By the next year Mr. Northcott’s hops had caught on, and, in fact, were taking over the garden.
“They broke my garden fence,” said Mr. Northcott, a little bitterly. “When [rhizomes] are in the ground you can’t cut them. It’s like cutting a piece of rope with a shovel.”
Together Mr. Northcott, Mr. Rusczyk and a few others picked enough wet hops to merit them their own beer, and the first Hopps Farm Road Pale Ale was brewed three years ago at Offshore.
Mr. Atkins said using wet hops gives the beer a grassy flavor and is not a typical brewing technique. Normally brewers dry the hops, which not only concentrates the flavor but allows them to be used over time. Once picked, wet hops have to be used immediately to avoid molding, making the Offshore pale ale a once-a-year seasonal beer, as wet hops typically are harvested in August and September.
By the end of Wednesday the men had plucked 60 one-gallon buckets of hop flowers, which would be refrigerated overnight. On Thursday afternoon Mr. Atkins would start the brewing process. To make the Hopps Farm Pale Ale, Mr. Atkins adds the hops into the mash-in with the grain. The he runs the mixture into the kettle and boils it for 60 minutes, adding more wet hops every 10 minutes or so.
“The longer the hops boil, the more bitterness you get,” he said.
Last, he runs the boiling water through a big steel basket full of even more hops before the mixture is drastically cooled.

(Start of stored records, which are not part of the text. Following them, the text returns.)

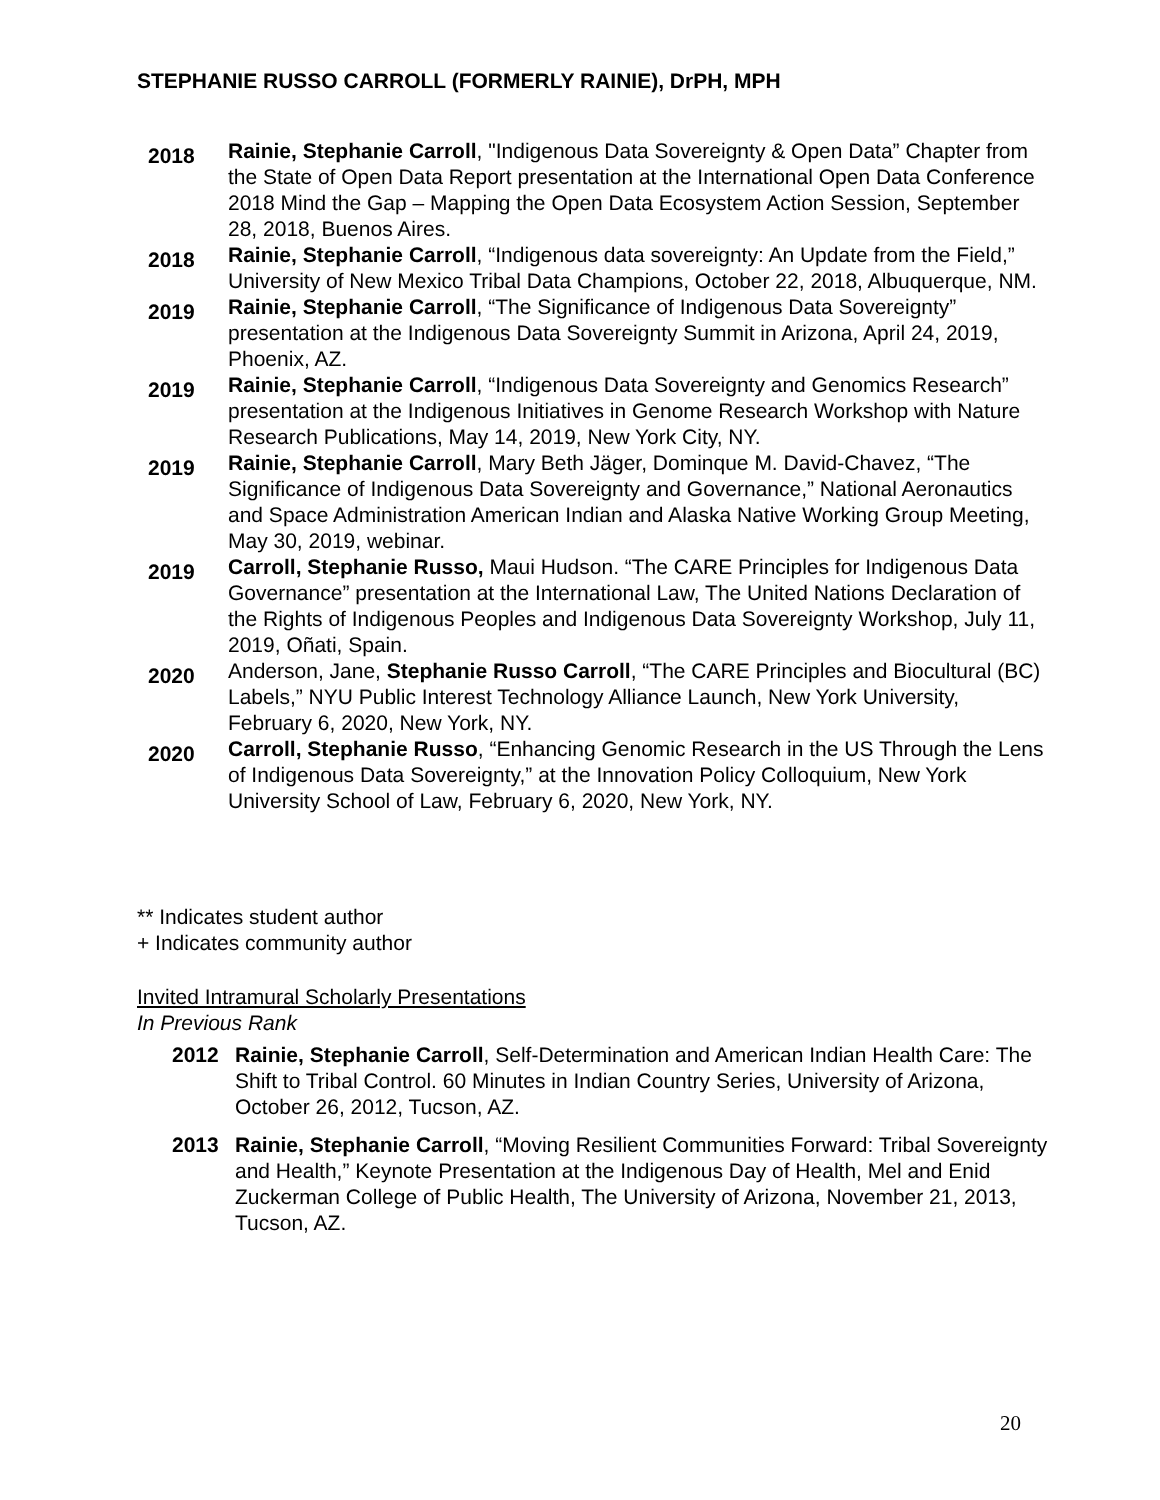STEPHANIE RUSSO CARROLL (FORMERLY RAINIE), DrPH, MPH
2018
Rainie, Stephanie Carroll, "Indigenous Data Sovereignty & Open Data” Chapter from the State of Open Data Report presentation at the International Open Data Conference 2018 Mind the Gap – Mapping the Open Data Ecosystem Action Session, September 28, 2018, Buenos Aires.
2018
Rainie, Stephanie Carroll, “Indigenous data sovereignty: An Update from the Field,” University of New Mexico Tribal Data Champions, October 22, 2018, Albuquerque, NM.
2019
Rainie, Stephanie Carroll, “The Significance of Indigenous Data Sovereignty” presentation at the Indigenous Data Sovereignty Summit in Arizona, April 24, 2019, Phoenix, AZ.
2019
Rainie, Stephanie Carroll, “Indigenous Data Sovereignty and Genomics Research” presentation at the Indigenous Initiatives in Genome Research Workshop with Nature Research Publications, May 14, 2019, New York City, NY.
2019
Rainie, Stephanie Carroll, Mary Beth Jäger, Dominque M. David-Chavez, “The Significance of Indigenous Data Sovereignty and Governance,” National Aeronautics and Space Administration American Indian and Alaska Native Working Group Meeting, May 30, 2019, webinar.
2019
Carroll, Stephanie Russo, Maui Hudson. “The CARE Principles for Indigenous Data Governance” presentation at the International Law, The United Nations Declaration of the Rights of Indigenous Peoples and Indigenous Data Sovereignty Workshop, July 11, 2019, Oñati, Spain.
2020
Anderson, Jane, Stephanie Russo Carroll, “The CARE Principles and Biocultural (BC) Labels,” NYU Public Interest Technology Alliance Launch, New York University, February 6, 2020, New York, NY.
2020
Carroll, Stephanie Russo, “Enhancing Genomic Research in the US Through the Lens of Indigenous Data Sovereignty,” at the Innovation Policy Colloquium, New York University School of Law, February 6, 2020, New York, NY.
** Indicates student author
+ Indicates community author
Invited Intramural Scholarly Presentations
In Previous Rank
2012 Rainie, Stephanie Carroll, Self-Determination and American Indian Health Care: The Shift to Tribal Control. 60 Minutes in Indian Country Series, University of Arizona, October 26, 2012, Tucson, AZ.
2013 Rainie, Stephanie Carroll, “Moving Resilient Communities Forward: Tribal Sovereignty and Health,” Keynote Presentation at the Indigenous Day of Health, Mel and Enid Zuckerman College of Public Health, The University of Arizona, November 21, 2013, Tucson, AZ.
20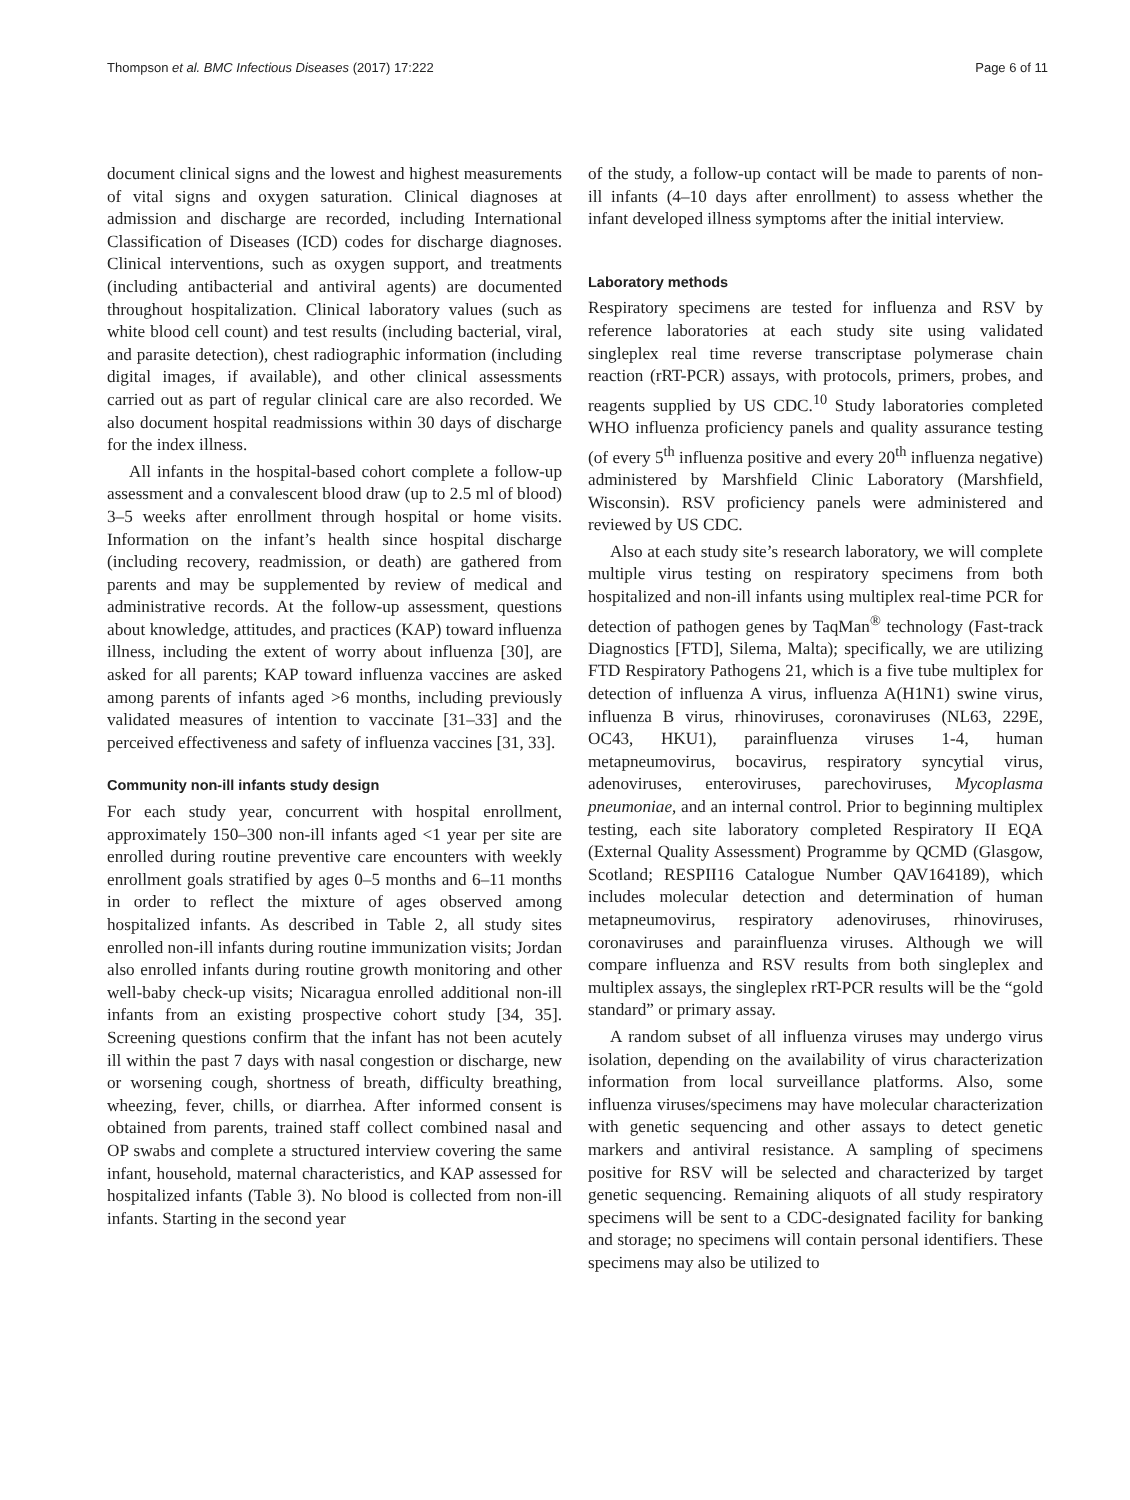Thompson et al. BMC Infectious Diseases (2017) 17:222 Page 6 of 11
document clinical signs and the lowest and highest measurements of vital signs and oxygen saturation. Clinical diagnoses at admission and discharge are recorded, including International Classification of Diseases (ICD) codes for discharge diagnoses. Clinical interventions, such as oxygen support, and treatments (including antibacterial and antiviral agents) are documented throughout hospitalization. Clinical laboratory values (such as white blood cell count) and test results (including bacterial, viral, and parasite detection), chest radiographic information (including digital images, if available), and other clinical assessments carried out as part of regular clinical care are also recorded. We also document hospital readmissions within 30 days of discharge for the index illness.
All infants in the hospital-based cohort complete a follow-up assessment and a convalescent blood draw (up to 2.5 ml of blood) 3–5 weeks after enrollment through hospital or home visits. Information on the infant’s health since hospital discharge (including recovery, readmission, or death) are gathered from parents and may be supplemented by review of medical and administrative records. At the follow-up assessment, questions about knowledge, attitudes, and practices (KAP) toward influenza illness, including the extent of worry about influenza [30], are asked for all parents; KAP toward influenza vaccines are asked among parents of infants aged >6 months, including previously validated measures of intention to vaccinate [31–33] and the perceived effectiveness and safety of influenza vaccines [31, 33].
Community non-ill infants study design
For each study year, concurrent with hospital enrollment, approximately 150–300 non-ill infants aged <1 year per site are enrolled during routine preventive care encounters with weekly enrollment goals stratified by ages 0–5 months and 6–11 months in order to reflect the mixture of ages observed among hospitalized infants. As described in Table 2, all study sites enrolled non-ill infants during routine immunization visits; Jordan also enrolled infants during routine growth monitoring and other well-baby check-up visits; Nicaragua enrolled additional non-ill infants from an existing prospective cohort study [34, 35]. Screening questions confirm that the infant has not been acutely ill within the past 7 days with nasal congestion or discharge, new or worsening cough, shortness of breath, difficulty breathing, wheezing, fever, chills, or diarrhea. After informed consent is obtained from parents, trained staff collect combined nasal and OP swabs and complete a structured interview covering the same infant, household, maternal characteristics, and KAP assessed for hospitalized infants (Table 3). No blood is collected from non-ill infants. Starting in the second year
of the study, a follow-up contact will be made to parents of non-ill infants (4–10 days after enrollment) to assess whether the infant developed illness symptoms after the initial interview.
Laboratory methods
Respiratory specimens are tested for influenza and RSV by reference laboratories at each study site using validated singleplex real time reverse transcriptase polymerase chain reaction (rRT-PCR) assays, with protocols, primers, probes, and reagents supplied by US CDC.<sup>10</sup> Study laboratories completed WHO influenza proficiency panels and quality assurance testing (of every 5<sup>th</sup> influenza positive and every 20<sup>th</sup> influenza negative) administered by Marshfield Clinic Laboratory (Marshfield, Wisconsin). RSV proficiency panels were administered and reviewed by US CDC.
Also at each study site’s research laboratory, we will complete multiple virus testing on respiratory specimens from both hospitalized and non-ill infants using multiplex real-time PCR for detection of pathogen genes by TaqMan<sup>®</sup> technology (Fast-track Diagnostics [FTD], Silema, Malta); specifically, we are utilizing FTD Respiratory Pathogens 21, which is a five tube multiplex for detection of influenza A virus, influenza A(H1N1) swine virus, influenza B virus, rhinoviruses, coronaviruses (NL63, 229E, OC43, HKU1), parainfluenza viruses 1-4, human metapneumovirus, bocavirus, respiratory syncytial virus, adenoviruses, enteroviruses, parechoviruses, Mycoplasma pneumoniae, and an internal control. Prior to beginning multiplex testing, each site laboratory completed Respiratory II EQA (External Quality Assessment) Programme by QCMD (Glasgow, Scotland; RESPII16 Catalogue Number QAV164189), which includes molecular detection and determination of human metapneumovirus, respiratory adenoviruses, rhinoviruses, coronaviruses and parainfluenza viruses. Although we will compare influenza and RSV results from both singleplex and multiplex assays, the singleplex rRT-PCR results will be the “gold standard” or primary assay.
A random subset of all influenza viruses may undergo virus isolation, depending on the availability of virus characterization information from local surveillance platforms. Also, some influenza viruses/specimens may have molecular characterization with genetic sequencing and other assays to detect genetic markers and antiviral resistance. A sampling of specimens positive for RSV will be selected and characterized by target genetic sequencing. Remaining aliquots of all study respiratory specimens will be sent to a CDC-designated facility for banking and storage; no specimens will contain personal identifiers. These specimens may also be utilized to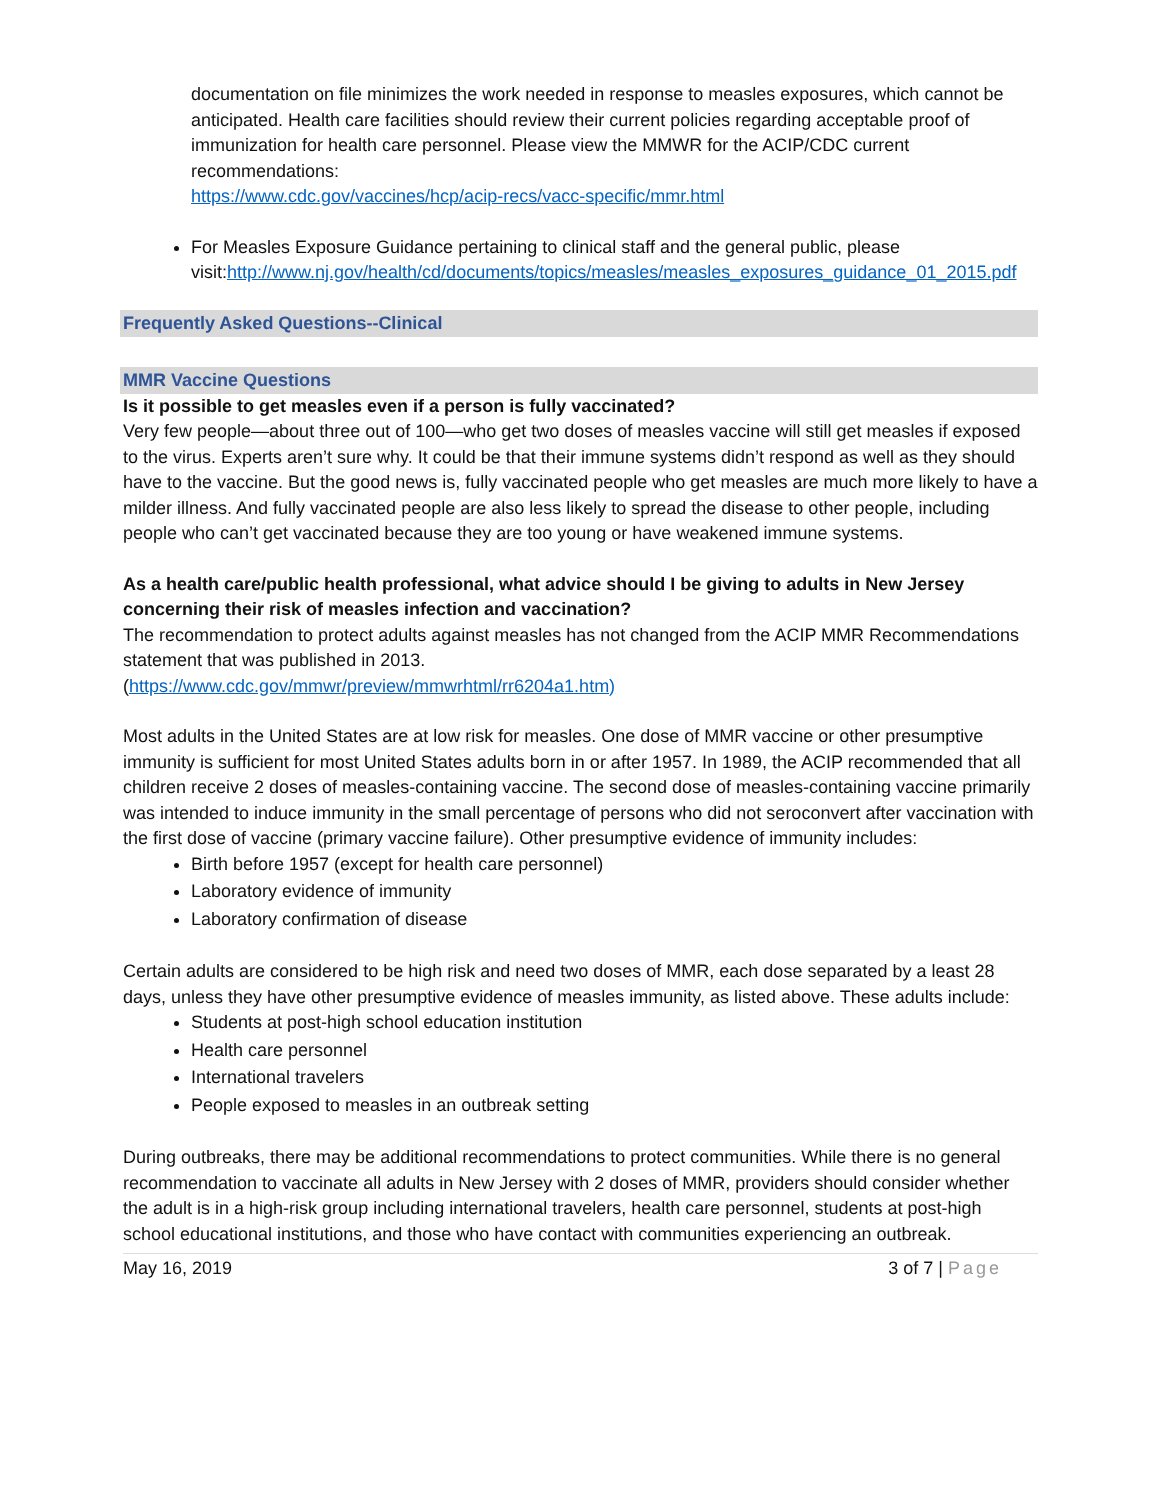documentation on file minimizes the work needed in response to measles exposures, which cannot be anticipated. Health care facilities should review their current policies regarding acceptable proof of immunization for health care personnel. Please view the MMWR for the ACIP/CDC current recommendations:
https://www.cdc.gov/vaccines/hcp/acip-recs/vacc-specific/mmr.html
For Measles Exposure Guidance pertaining to clinical staff and the general public, please visit:http://www.nj.gov/health/cd/documents/topics/measles/measles_exposures_guidance_01_2015.pdf
Frequently Asked Questions--Clinical
MMR Vaccine Questions
Is it possible to get measles even if a person is fully vaccinated?
Very few people—about three out of 100—who get two doses of measles vaccine will still get measles if exposed to the virus. Experts aren’t sure why. It could be that their immune systems didn’t respond as well as they should have to the vaccine. But the good news is, fully vaccinated people who get measles are much more likely to have a milder illness. And fully vaccinated people are also less likely to spread the disease to other people, including people who can’t get vaccinated because they are too young or have weakened immune systems.
As a health care/public health professional, what advice should I be giving to adults in New Jersey concerning their risk of measles infection and vaccination?
The recommendation to protect adults against measles has not changed from the ACIP MMR Recommendations statement that was published in 2013.
(https://www.cdc.gov/mmwr/preview/mmwrhtml/rr6204a1.htm)
Most adults in the United States are at low risk for measles. One dose of MMR vaccine or other presumptive immunity is sufficient for most United States adults born in or after 1957. In 1989, the ACIP recommended that all children receive 2 doses of measles-containing vaccine. The second dose of measles-containing vaccine primarily was intended to induce immunity in the small percentage of persons who did not seroconvert after vaccination with the first dose of vaccine (primary vaccine failure). Other presumptive evidence of immunity includes:
Birth before 1957 (except for health care personnel)
Laboratory evidence of immunity
Laboratory confirmation of disease
Certain adults are considered to be high risk and need two doses of MMR, each dose separated by a least 28 days, unless they have other presumptive evidence of measles immunity, as listed above. These adults include:
Students at post-high school education institution
Health care personnel
International travelers
People exposed to measles in an outbreak setting
During outbreaks, there may be additional recommendations to protect communities. While there is no general recommendation to vaccinate all adults in New Jersey with 2 doses of MMR, providers should consider whether the adult is in a high-risk group including international travelers, health care personnel, students at post-high school educational institutions, and those who have contact with communities experiencing an outbreak.
May 16, 2019 3 of 7 | Page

“Then it goes into the fermenter and I add the yeast,” Mr. Atkins said. “Then I go home.”
In about two weeks the beer will be finished fermenting and ready for serving. But come quick, because last year’s batch only lasted for two weeks.
One batch of beer makes 10 barrels, or 310 gallons of beer. That may seem like a lot of beer for 14 days, but it’s the only beer at Offshore that uses Island-grown hops.
“A lot of times I won’t drink the beer because I want the public to have it,” said Mr. Rusczyk. “Last year people called from off-Island and asked for a keg. But they said, ‘No, it’s just for the locals.”
At the end of the hop-picking session this week about 15 people showed up, conversation revolving mostly around the topic of the day: beer.
With a soft hop in his mouth, Mr. Rusczyk asked: “I wonder who thought of it, of putting hops in the beer . . . ”
He thinks, then decides that, like the rest of his hop story, “it was probably an accident.”